(Problem to work on): Leaving out all images, write out the records that follow exactly.

[Saved data entries]
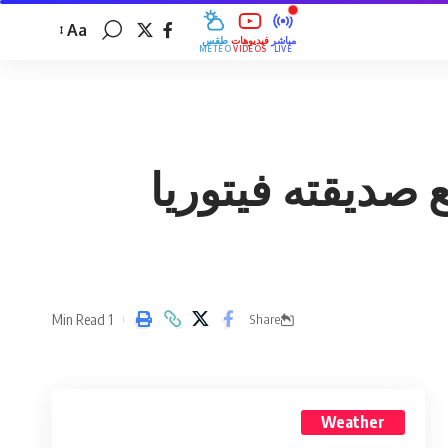
Aa
مباشر
فيديوهات
طقس
MÉTÉO
VIDÉOS
LIVE
 صديقته فيتوريا
1 Min Read
Share
Weather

(Finished exercise):
Aa
مباشر
فيديوهات
طقس
MÉTÉO
VIDÉOS
LIVE
 صديقته فيتوريا
1 Min Read
Share
Weather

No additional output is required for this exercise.